(Provided information)
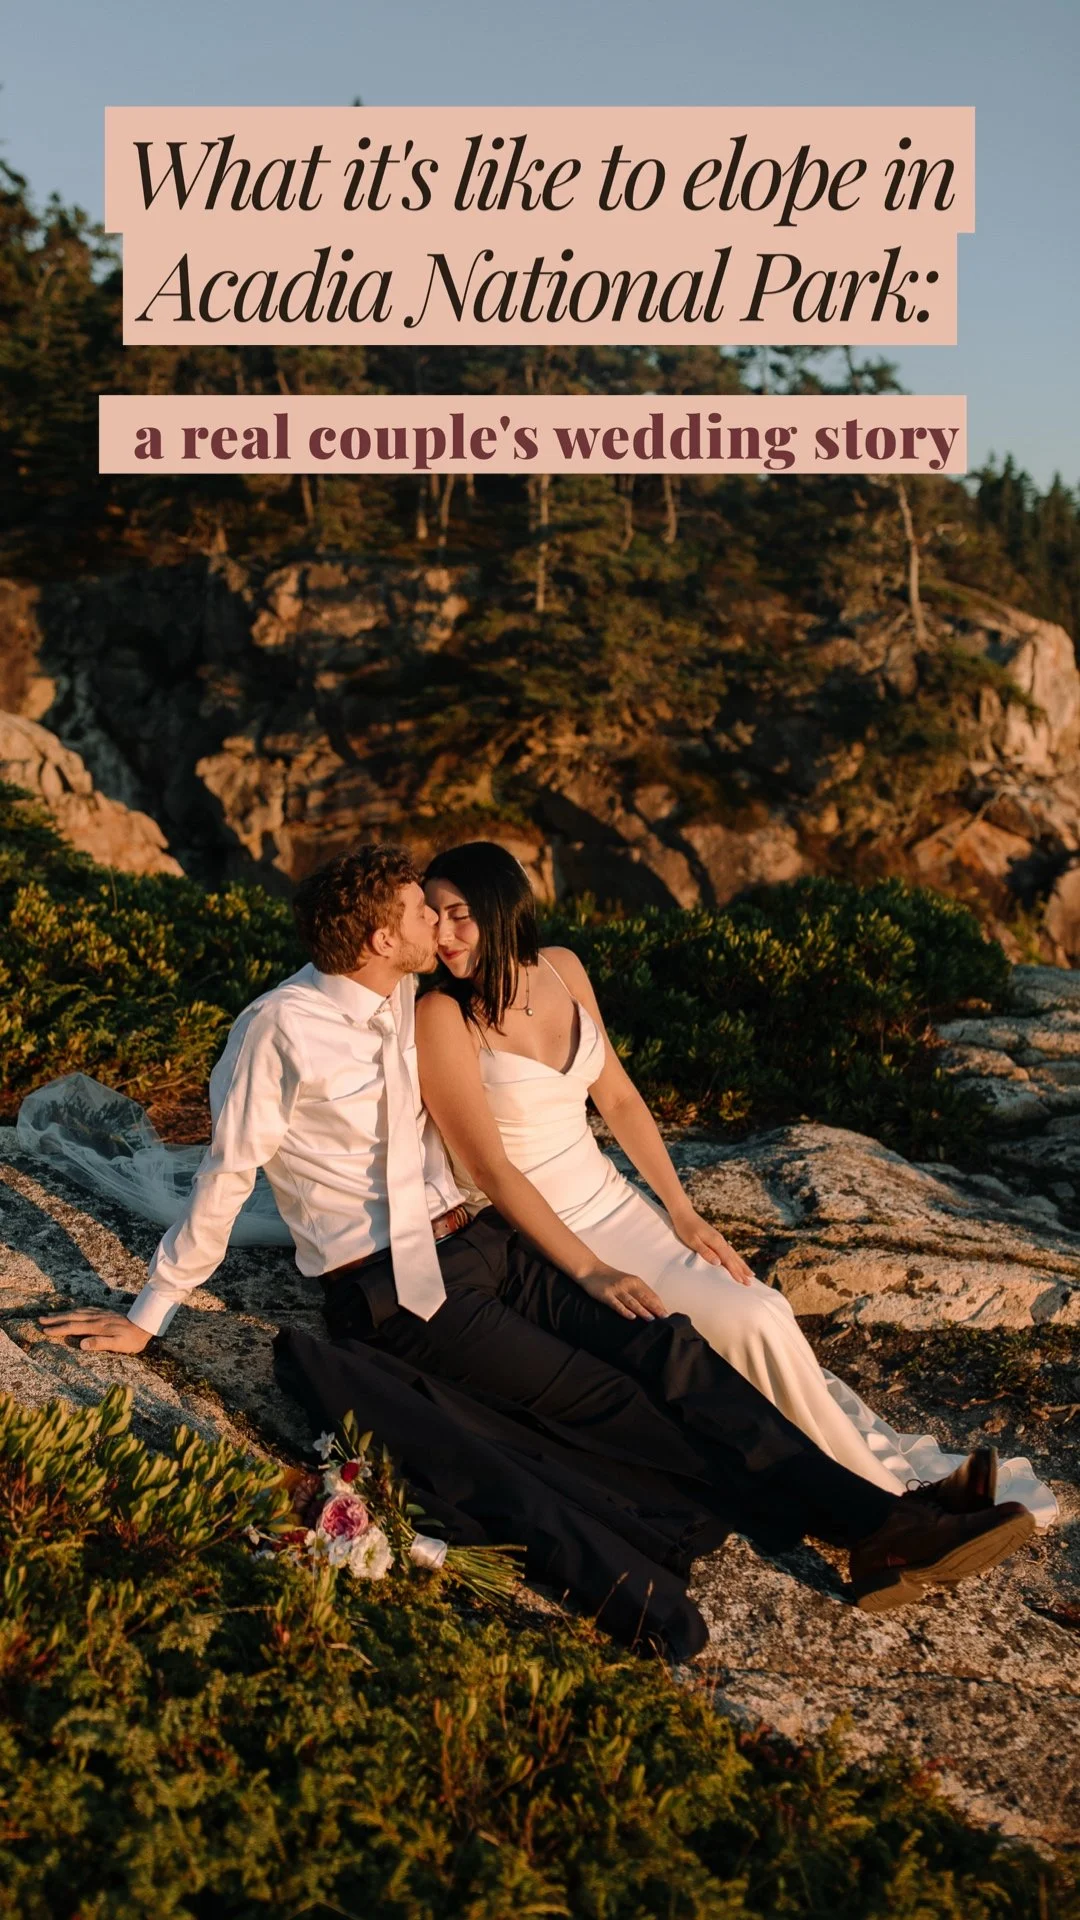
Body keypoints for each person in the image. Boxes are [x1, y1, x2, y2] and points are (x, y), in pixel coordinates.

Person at [38, 843, 1037, 1642]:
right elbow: (223, 1180)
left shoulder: (407, 993)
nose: (442, 920)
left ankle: (883, 1512)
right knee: (615, 1403)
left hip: (486, 1241)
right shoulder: (277, 1031)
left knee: (670, 1347)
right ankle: (874, 1529)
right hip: (397, 1287)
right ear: (383, 935)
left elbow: (565, 1084)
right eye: (423, 911)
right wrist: (147, 1316)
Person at [418, 841, 1057, 1521]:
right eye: (431, 916)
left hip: (614, 1199)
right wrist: (590, 1271)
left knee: (764, 1309)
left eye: (459, 914)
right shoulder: (444, 1015)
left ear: (500, 907)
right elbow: (489, 1167)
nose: (444, 933)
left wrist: (683, 1212)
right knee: (743, 1322)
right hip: (547, 1230)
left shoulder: (562, 968)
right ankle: (894, 1502)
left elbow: (623, 1100)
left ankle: (883, 1480)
(End Provided information)
What you need to do: Strip out the pictures and quote the remaining data word for word.

Task answer:
Body keypoints for each person in the image. Boxes are [x1, y1, x2, y2] and points are (x, y), in pixel coordinates.

Person at [38, 843, 1037, 1642]:
right elbow: (223, 1180)
left shoulder: (407, 993)
nose: (442, 920)
left ankle: (883, 1512)
right knee: (615, 1403)
left hip: (486, 1241)
right shoulder: (277, 1031)
left knee: (670, 1347)
right ankle: (874, 1529)
right hip: (397, 1287)
right ear: (383, 935)
left elbow: (565, 1084)
right eye: (423, 911)
right wrist: (147, 1316)
Person at [418, 841, 1057, 1521]:
right eye: (431, 916)
left hip: (614, 1199)
right wrist: (590, 1271)
left knee: (764, 1309)
left eye: (459, 914)
right shoulder: (444, 1015)
left ear: (500, 907)
right elbow: (489, 1167)
nose: (444, 933)
left wrist: (683, 1212)
right knee: (743, 1322)
right hip: (547, 1230)
left shoulder: (562, 968)
right ankle: (894, 1502)
left elbow: (623, 1100)
left ankle: (883, 1480)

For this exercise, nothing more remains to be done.